05 May, 2010

The Five Ancestors: Tiger

I've read and re-read this book dozens of times so I thought I'd do a book review. (Since I haven't done one in a while, and I can't think of anything else off the bat.)

Title: Tiger
Author: Jeff Stone
Genre: Adventure
Rating: 5 out of 5

Summary (from back flap): Before he dies, the grandmaster of Cangshen Temple instructs his five youngest pupils--each a master of a different fighting style--to search out the secrets of their pasts. Only then, he tells them, will they be able to avenge their fallen brothers and retrieve the temple's secret scrolls. Fu, a master of the tiger arts, doesn't even know where to start. Wounded and hungry, he stumbles through the forest until he heards a tiger roar in pain.

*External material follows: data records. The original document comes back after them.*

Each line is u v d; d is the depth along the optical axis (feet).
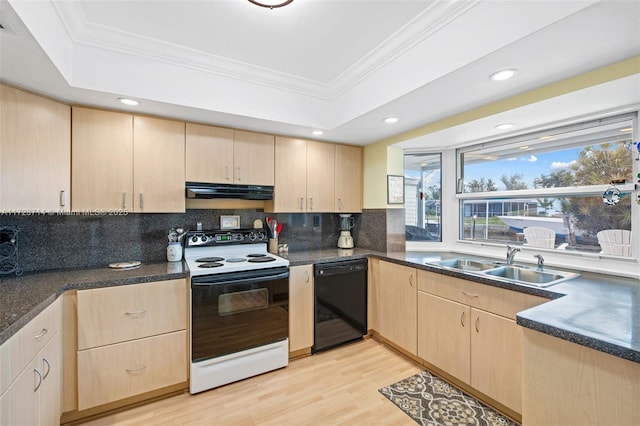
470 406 6.39
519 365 5.68
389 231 10.19
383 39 6.12
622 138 6.55
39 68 5.05
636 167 6.28
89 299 5.86
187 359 6.89
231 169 8.50
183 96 6.78
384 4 5.06
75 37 5.63
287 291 8.16
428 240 10.87
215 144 8.27
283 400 6.63
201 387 6.90
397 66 6.44
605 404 3.12
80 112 6.63
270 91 7.93
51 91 5.93
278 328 7.95
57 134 6.26
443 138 9.00
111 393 6.05
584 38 4.22
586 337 3.21
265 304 7.77
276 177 9.28
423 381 7.36
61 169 6.32
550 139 7.75
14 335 3.85
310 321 8.63
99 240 7.64
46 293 5.09
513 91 6.07
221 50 6.54
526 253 8.30
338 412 6.22
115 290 6.10
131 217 8.02
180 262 8.04
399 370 7.88
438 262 8.26
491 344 6.18
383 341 9.59
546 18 3.96
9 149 5.52
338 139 10.15
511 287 5.77
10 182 5.53
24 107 5.73
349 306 9.37
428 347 7.68
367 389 7.03
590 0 3.55
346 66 7.27
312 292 8.70
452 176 10.37
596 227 7.04
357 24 5.61
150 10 5.19
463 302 6.79
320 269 8.75
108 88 6.00
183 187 7.79
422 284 7.89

Then instinct take over . . .
The good: Plot, characters, action, ancient China, Manchu rule, Chinese lifestyle in the 1600s . . . I love all the elements of this book and it has a very dramatic beginning that quickly makes you ask What happens? Fu has a younger voice that questions what he's there for and what principles to live by, and I like the way Stone incorporates the enemy's voice into the book. I like being able to see what the antagonist is saying in the same situations, and that clearly shows itself in the next few books, where different characters are telling their side of a fight, discussion, or argument. It's the first book out of seven (for five of the temple brothers and two for the persepctives of a street boy and a former brother turned renegade) with the rest of them titles Monkey, Snake, Crane, Eagle, Mouse, and Dragon, Dragon having been released two months ago.

The bad: There is a lot of fighting. I don't particularly mind it at all, but if you like low-violence stories, this one has a lot of kicking and punching. They are kung fu masters, after all. And Ying is a violent person in general.

Do I recommend this book? YES! It's nice to have a book that I can sit back and really enjoy for once, instead of criticizing one character flaw or another. You've got to have them, but I think this book (and series) balances them out.